Text segment section start
As the first university-based mental health program in China to build a working team and provide hotline and online counseling services, perhaps not surprisingly, there were a number of lessons learned during this process. The challenges and related lessons learned are described in four contexts: the organizational/systemic level, the technical perspective, the therapeutic process, and the ethical aspects.
Organizational/systemic level challenges
Although the current pandemic shares some common features with the Severe Acute Respiratory Syndrome (SARS) pandemic in 2003, the differences between them brought new challenges for providers of interventions on the related mental health issues. On the national level, a comprehensive crisis prevention (primary prevention) and intervention (secondary and tertiary intervention) system had not been previously established [
1]. We had to explore, debate, and then establish our own working procedures with little experience to guide us from previous public health crises. The challenges we experienced involved multiple legal, professional, and technical issues.
“When psychological counselors detect possible mental disorders in clients, they shall advise them to seek treatment at a medical facility that meets the criteria for treating mental disorders specified in this law.” (Mental Health Law of the People’s Republic of China; Chapter II, Article 23).
Consequently, even though the law attempts by exclusion to differentiate the scope of services that a counselor can and cannot provide, when callers initiated contact with our counselors, we were unable to consistently ensure that those who sought our services did not potentially have disorders that were diagnosable, had not previously been diagnosed, or, more generally, were not currently struggling with more severe mental health disorders. In fact, during our work, we encountered a significant number of help-seekers who, it emerged, did have or likely met criteria for diagnoses of severe mental disorders. Such needs for service during this national and international crisis required timely, but difficult, referrals to psychiatric facilities. At the same time, however, we recognized that we had to provide initial counseling interventions that we determined were within the legal scope of our services in this public health emergency or risk denying essential and otherwise unavailable mental health services to the most needy of our citizens in their time of crisis. Furthermore, to deny services in the midst of an emergency would not only have been unacceptably cold and cruel, but contravenes one of the central dictates of the helping professions: “First, do no harm”. Through a close reading of the relevant mental health law, we determined that we could, in fact, maintain a strict adherence to the law by limiting our interventions to counseling and, when required, crisis intervention, and still have a beneficial impact on both the individual and societal levels. While this required us to address any potential confusion about these issues in our trainings, we nevertheless found that we were able to come to a reasonable interpretation of a set of laws that was not designed for and could not have anticipated such extreme circumstances.
Text segment section end
Source data section start
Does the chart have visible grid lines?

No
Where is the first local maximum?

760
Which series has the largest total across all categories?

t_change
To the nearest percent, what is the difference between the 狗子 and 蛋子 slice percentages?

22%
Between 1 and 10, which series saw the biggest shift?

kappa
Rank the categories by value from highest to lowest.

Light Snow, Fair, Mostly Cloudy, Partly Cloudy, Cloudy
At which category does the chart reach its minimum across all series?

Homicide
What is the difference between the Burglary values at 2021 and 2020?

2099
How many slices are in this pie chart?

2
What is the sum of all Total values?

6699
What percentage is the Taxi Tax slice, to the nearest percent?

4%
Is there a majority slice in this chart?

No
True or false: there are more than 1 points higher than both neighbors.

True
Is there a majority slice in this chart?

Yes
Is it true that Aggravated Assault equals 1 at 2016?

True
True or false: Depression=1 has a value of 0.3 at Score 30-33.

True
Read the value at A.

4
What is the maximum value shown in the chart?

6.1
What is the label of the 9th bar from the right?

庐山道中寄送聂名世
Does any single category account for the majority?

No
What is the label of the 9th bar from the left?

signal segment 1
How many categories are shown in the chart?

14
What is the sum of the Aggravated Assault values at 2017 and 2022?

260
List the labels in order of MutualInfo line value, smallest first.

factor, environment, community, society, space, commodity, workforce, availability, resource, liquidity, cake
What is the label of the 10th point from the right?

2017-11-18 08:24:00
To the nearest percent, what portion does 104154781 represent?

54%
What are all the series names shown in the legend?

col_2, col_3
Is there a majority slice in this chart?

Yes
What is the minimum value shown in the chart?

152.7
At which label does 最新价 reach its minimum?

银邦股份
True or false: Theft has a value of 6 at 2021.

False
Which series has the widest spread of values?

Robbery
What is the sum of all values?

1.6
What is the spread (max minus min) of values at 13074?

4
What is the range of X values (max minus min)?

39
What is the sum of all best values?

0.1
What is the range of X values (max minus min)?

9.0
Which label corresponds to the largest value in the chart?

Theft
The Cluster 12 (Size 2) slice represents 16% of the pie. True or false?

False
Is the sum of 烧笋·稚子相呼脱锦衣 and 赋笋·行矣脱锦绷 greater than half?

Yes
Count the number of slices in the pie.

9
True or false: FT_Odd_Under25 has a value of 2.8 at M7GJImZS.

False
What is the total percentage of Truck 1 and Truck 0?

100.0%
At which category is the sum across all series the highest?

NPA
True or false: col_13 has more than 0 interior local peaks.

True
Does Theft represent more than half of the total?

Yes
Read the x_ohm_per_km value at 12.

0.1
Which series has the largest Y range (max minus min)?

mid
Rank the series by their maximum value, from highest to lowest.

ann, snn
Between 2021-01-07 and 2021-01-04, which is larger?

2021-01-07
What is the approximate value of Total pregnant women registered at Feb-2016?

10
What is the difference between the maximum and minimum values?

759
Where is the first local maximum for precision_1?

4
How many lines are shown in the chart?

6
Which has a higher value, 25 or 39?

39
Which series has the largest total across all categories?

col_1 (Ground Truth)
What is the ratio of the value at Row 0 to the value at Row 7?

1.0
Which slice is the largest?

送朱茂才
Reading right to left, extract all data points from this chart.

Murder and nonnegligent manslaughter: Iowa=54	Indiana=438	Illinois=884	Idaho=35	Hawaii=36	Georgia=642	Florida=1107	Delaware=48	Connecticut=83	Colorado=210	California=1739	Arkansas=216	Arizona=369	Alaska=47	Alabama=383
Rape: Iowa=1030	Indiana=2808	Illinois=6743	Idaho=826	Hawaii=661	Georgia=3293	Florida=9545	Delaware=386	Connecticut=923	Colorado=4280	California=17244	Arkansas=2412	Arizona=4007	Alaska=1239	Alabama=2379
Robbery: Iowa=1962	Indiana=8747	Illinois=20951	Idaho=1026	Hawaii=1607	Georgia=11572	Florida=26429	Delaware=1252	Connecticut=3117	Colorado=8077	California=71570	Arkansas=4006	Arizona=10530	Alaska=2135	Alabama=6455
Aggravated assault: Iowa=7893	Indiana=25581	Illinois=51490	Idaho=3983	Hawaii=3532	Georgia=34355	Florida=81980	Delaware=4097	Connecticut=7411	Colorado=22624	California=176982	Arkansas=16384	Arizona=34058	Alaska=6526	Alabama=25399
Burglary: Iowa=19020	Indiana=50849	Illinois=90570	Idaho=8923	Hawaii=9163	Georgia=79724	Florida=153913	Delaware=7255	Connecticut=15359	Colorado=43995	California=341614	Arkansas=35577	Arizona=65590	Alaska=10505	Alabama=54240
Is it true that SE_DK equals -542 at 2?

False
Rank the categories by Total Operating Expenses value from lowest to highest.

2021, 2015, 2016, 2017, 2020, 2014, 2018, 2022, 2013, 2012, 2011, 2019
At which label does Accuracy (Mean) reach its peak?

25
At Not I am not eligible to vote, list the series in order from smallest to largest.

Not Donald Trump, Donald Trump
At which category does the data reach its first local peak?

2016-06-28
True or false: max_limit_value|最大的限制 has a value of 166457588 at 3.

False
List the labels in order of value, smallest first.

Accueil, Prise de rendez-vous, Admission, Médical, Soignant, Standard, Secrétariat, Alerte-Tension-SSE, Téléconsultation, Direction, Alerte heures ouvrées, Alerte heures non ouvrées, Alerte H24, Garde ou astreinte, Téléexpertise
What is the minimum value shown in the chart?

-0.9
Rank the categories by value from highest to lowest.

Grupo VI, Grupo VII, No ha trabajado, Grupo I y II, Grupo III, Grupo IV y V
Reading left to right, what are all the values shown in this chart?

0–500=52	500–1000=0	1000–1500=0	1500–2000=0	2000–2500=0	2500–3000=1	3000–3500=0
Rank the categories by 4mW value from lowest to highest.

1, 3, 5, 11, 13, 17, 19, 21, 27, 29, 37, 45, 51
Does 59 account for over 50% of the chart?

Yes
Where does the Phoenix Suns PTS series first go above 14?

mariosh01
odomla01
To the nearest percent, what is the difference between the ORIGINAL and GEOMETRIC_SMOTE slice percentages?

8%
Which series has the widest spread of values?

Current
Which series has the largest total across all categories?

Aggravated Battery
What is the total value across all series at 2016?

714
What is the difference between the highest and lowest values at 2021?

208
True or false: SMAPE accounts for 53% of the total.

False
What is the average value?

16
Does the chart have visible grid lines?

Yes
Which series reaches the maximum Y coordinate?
Source data section end
→ Work request 1:
Translate this sentence from the passage on pandemic counseling in China into Spanish: "The challenges we experienced involved multiple legal, professional, and technical issues."
→ Work request 2:
According to the passage on pandemic counseling in China, which earlier pandemic does the current one share some common features with?
→ Work request 3:
Continue the passage on pandemic counseling in China from the point where it stops.
The entries have no connection to the passage on pandemic counseling in China.

→ Expected answer 1:
Los desafíos que enfrentamos implicaron múltiples problemas legales, profesionales y técnicos.

→ Expected answer 2:
The Severe Acute Respiratory Syndrome (SARS) pandemic in 2003.

→ Expected answer 3:
For example, during the operation of our hotline service, we came across a regular caller who appeared to have some psychotic symptoms and who announced that he was planning to hurt some security guard in his community. The counselor on one hand, listened patiently on the phone and provided emotional support while collecting information and, on the other hand, quickly sought support from the supervisors and also consulted one of the psychiatrists on staff. The supervisors collected information from the counselor, and assisted her to evaluate the severity of the case. Based on the information we received, the team made a decision to contact the police, as well as one of the caller’s family members, and made appropriate recommendations and referrals to the family member.